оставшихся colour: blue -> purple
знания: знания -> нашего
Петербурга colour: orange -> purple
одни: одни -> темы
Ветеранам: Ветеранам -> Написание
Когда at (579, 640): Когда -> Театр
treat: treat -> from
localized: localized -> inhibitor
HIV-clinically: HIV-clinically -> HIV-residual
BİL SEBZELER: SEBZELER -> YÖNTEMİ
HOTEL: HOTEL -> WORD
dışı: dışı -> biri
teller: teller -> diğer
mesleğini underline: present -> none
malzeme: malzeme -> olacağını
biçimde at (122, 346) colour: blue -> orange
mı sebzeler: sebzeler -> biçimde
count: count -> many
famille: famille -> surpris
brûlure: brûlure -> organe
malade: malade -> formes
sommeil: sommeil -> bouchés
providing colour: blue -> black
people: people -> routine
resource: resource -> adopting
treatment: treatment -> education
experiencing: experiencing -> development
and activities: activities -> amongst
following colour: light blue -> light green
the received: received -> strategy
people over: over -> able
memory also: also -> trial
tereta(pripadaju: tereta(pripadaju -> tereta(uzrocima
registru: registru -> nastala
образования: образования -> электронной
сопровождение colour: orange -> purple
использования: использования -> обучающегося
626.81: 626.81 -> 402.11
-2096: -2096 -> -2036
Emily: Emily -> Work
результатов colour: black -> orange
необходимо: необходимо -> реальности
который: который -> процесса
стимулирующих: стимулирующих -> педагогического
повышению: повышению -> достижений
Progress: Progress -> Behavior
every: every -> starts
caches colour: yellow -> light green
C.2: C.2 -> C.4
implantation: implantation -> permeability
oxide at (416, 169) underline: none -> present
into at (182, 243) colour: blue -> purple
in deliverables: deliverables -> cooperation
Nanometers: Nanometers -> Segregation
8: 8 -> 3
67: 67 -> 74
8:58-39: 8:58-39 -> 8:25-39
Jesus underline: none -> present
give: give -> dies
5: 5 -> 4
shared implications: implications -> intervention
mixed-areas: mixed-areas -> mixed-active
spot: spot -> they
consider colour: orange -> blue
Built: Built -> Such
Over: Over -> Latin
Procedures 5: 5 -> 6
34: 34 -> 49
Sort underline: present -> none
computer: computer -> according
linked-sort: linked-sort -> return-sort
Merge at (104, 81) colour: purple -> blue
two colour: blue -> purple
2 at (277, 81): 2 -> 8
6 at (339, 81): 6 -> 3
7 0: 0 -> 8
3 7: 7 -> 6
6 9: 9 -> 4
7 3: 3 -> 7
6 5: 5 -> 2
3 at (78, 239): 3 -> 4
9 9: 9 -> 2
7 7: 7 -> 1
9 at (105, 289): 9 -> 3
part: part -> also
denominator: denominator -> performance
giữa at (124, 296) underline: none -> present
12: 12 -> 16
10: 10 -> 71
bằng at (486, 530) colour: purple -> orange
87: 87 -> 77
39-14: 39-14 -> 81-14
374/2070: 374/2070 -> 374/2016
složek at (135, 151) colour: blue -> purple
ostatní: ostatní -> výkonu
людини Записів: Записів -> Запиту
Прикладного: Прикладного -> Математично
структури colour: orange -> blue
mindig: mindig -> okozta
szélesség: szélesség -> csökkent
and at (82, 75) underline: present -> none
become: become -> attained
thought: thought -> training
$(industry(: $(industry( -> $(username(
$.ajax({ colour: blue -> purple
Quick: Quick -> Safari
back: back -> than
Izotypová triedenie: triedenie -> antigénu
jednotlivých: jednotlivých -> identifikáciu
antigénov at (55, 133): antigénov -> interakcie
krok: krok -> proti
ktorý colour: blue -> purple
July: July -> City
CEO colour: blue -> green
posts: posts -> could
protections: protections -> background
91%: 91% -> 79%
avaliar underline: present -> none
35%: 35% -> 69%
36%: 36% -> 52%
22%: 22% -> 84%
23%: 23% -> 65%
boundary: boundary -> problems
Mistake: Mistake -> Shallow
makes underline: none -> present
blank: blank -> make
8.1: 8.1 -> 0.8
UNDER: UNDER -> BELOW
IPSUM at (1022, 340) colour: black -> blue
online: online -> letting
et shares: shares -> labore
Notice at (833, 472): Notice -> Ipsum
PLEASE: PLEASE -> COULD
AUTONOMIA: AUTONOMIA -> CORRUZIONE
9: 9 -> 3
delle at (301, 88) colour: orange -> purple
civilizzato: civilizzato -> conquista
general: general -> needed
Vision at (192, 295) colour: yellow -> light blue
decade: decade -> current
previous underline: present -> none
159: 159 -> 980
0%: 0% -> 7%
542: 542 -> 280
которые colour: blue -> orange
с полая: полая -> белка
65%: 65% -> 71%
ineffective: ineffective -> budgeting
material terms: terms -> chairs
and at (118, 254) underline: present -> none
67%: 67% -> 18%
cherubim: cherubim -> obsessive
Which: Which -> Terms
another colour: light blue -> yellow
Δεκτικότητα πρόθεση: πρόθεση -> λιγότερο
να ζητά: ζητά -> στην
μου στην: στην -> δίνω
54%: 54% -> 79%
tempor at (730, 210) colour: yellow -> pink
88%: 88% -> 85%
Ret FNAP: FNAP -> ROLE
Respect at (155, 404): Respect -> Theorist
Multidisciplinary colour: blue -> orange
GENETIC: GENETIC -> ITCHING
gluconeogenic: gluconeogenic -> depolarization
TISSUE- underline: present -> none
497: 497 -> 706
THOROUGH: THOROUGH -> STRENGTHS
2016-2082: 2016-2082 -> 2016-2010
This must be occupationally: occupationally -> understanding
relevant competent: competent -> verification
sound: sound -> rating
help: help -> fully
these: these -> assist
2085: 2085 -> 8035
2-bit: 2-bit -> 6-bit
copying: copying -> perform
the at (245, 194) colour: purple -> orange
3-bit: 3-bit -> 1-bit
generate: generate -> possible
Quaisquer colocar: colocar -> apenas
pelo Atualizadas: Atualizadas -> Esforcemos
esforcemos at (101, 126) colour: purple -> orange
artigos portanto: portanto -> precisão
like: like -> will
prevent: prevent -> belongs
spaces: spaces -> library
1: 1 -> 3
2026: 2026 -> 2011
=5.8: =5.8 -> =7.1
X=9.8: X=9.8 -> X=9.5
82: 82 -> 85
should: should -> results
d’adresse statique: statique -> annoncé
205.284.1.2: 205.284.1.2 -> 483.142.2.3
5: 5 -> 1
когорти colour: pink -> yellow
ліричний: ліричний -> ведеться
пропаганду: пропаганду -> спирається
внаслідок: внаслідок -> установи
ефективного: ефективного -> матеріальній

Short exercise -
Please print all of the entries above again, word for word and in the same order.

Solution for this problem -
оставшихся colour: blue -> purple
знания: знания -> нашего
Петербурга colour: orange -> purple
одни: одни -> темы
Ветеранам: Ветеранам -> Написание
Когда at (579, 640): Когда -> Театр
treat: treat -> from
localized: localized -> inhibitor
HIV-clinically: HIV-clinically -> HIV-residual
BİL SEBZELER: SEBZELER -> YÖNTEMİ
HOTEL: HOTEL -> WORD
dışı: dışı -> biri
teller: teller -> diğer
mesleğini underline: present -> none
malzeme: malzeme -> olacağını
biçimde at (122, 346) colour: blue -> orange
mı sebzeler: sebzeler -> biçimde
count: count -> many
famille: famille -> surpris
brûlure: brûlure -> organe
malade: malade -> formes
sommeil: sommeil -> bouchés
providing colour: blue -> black
people: people -> routine
resource: resource -> adopting
treatment: treatment -> education
experiencing: experiencing -> development
and activities: activities -> amongst
following colour: light blue -> light green
the received: received -> strategy
people over: over -> able
memory also: also -> trial
tereta(pripadaju: tereta(pripadaju -> tereta(uzrocima
registru: registru -> nastala
образования: образования -> электронной
сопровождение colour: orange -> purple
использования: использования -> обучающегося
626.81: 626.81 -> 402.11
-2096: -2096 -> -2036
Emily: Emily -> Work
результатов colour: black -> orange
необходимо: необходимо -> реальности
который: который -> процесса
стимулирующих: стимулирующих -> педагогического
повышению: повышению -> достижений
Progress: Progress -> Behavior
every: every -> starts
caches colour: yellow -> light green
C.2: C.2 -> C.4
implantation: implantation -> permeability
oxide at (416, 169) underline: none -> present
into at (182, 243) colour: blue -> purple
in deliverables: deliverables -> cooperation
Nanometers: Nanometers -> Segregation
8: 8 -> 3
67: 67 -> 74
8:58-39: 8:58-39 -> 8:25-39
Jesus underline: none -> present
give: give -> dies
5: 5 -> 4
shared implications: implications -> intervention
mixed-areas: mixed-areas -> mixed-active
spot: spot -> they
consider colour: orange -> blue
Built: Built -> Such
Over: Over -> Latin
Procedures 5: 5 -> 6
34: 34 -> 49
Sort underline: present -> none
computer: computer -> according
linked-sort: linked-sort -> return-sort
Merge at (104, 81) colour: purple -> blue
two colour: blue -> purple
2 at (277, 81): 2 -> 8
6 at (339, 81): 6 -> 3
7 0: 0 -> 8
3 7: 7 -> 6
6 9: 9 -> 4
7 3: 3 -> 7
6 5: 5 -> 2
3 at (78, 239): 3 -> 4
9 9: 9 -> 2
7 7: 7 -> 1
9 at (105, 289): 9 -> 3
part: part -> also
denominator: denominator -> performance
giữa at (124, 296) underline: none -> present
12: 12 -> 16
10: 10 -> 71
bằng at (486, 530) colour: purple -> orange
87: 87 -> 77
39-14: 39-14 -> 81-14
374/2070: 374/2070 -> 374/2016
složek at (135, 151) colour: blue -> purple
ostatní: ostatní -> výkonu
людини Записів: Записів -> Запиту
Прикладного: Прикладного -> Математично
структури colour: orange -> blue
mindig: mindig -> okozta
szélesség: szélesség -> csökkent
and at (82, 75) underline: present -> none
become: become -> attained
thought: thought -> training
$(industry(: $(industry( -> $(username(
$.ajax({ colour: blue -> purple
Quick: Quick -> Safari
back: back -> than
Izotypová triedenie: triedenie -> antigénu
jednotlivých: jednotlivých -> identifikáciu
antigénov at (55, 133): antigénov -> interakcie
krok: krok -> proti
ktorý colour: blue -> purple
July: July -> City
CEO colour: blue -> green
posts: posts -> could
protections: protections -> background
91%: 91% -> 79%
avaliar underline: present -> none
35%: 35% -> 69%
36%: 36% -> 52%
22%: 22% -> 84%
23%: 23% -> 65%
boundary: boundary -> problems
Mistake: Mistake -> Shallow
makes underline: none -> present
blank: blank -> make
8.1: 8.1 -> 0.8
UNDER: UNDER -> BELOW
IPSUM at (1022, 340) colour: black -> blue
online: online -> letting
et shares: shares -> labore
Notice at (833, 472): Notice -> Ipsum
PLEASE: PLEASE -> COULD
AUTONOMIA: AUTONOMIA -> CORRUZIONE
9: 9 -> 3
delle at (301, 88) colour: orange -> purple
civilizzato: civilizzato -> conquista
general: general -> needed
Vision at (192, 295) colour: yellow -> light blue
decade: decade -> current
previous underline: present -> none
159: 159 -> 980
0%: 0% -> 7%
542: 542 -> 280
которые colour: blue -> orange
с полая: полая -> белка
65%: 65% -> 71%
ineffective: ineffective -> budgeting
material terms: terms -> chairs
and at (118, 254) underline: present -> none
67%: 67% -> 18%
cherubim: cherubim -> obsessive
Which: Which -> Terms
another colour: light blue -> yellow
Δεκτικότητα πρόθεση: πρόθεση -> λιγότερο
να ζητά: ζητά -> στην
μου στην: στην -> δίνω
54%: 54% -> 79%
tempor at (730, 210) colour: yellow -> pink
88%: 88% -> 85%
Ret FNAP: FNAP -> ROLE
Respect at (155, 404): Respect -> Theorist
Multidisciplinary colour: blue -> orange
GENETIC: GENETIC -> ITCHING
gluconeogenic: gluconeogenic -> depolarization
TISSUE- underline: present -> none
497: 497 -> 706
THOROUGH: THOROUGH -> STRENGTHS
2016-2082: 2016-2082 -> 2016-2010
This must be occupationally: occupationally -> understanding
relevant competent: competent -> verification
sound: sound -> rating
help: help -> fully
these: these -> assist
2085: 2085 -> 8035
2-bit: 2-bit -> 6-bit
copying: copying -> perform
the at (245, 194) colour: purple -> orange
3-bit: 3-bit -> 1-bit
generate: generate -> possible
Quaisquer colocar: colocar -> apenas
pelo Atualizadas: Atualizadas -> Esforcemos
esforcemos at (101, 126) colour: purple -> orange
artigos portanto: portanto -> precisão
like: like -> will
prevent: prevent -> belongs
spaces: spaces -> library
1: 1 -> 3
2026: 2026 -> 2011
=5.8: =5.8 -> =7.1
X=9.8: X=9.8 -> X=9.5
82: 82 -> 85
should: should -> results
d’adresse statique: statique -> annoncé
205.284.1.2: 205.284.1.2 -> 483.142.2.3
5: 5 -> 1
когорти colour: pink -> yellow
ліричний: ліричний -> ведеться
пропаганду: пропаганду -> спирається
внаслідок: внаслідок -> установи
ефективного: ефективного -> матеріальній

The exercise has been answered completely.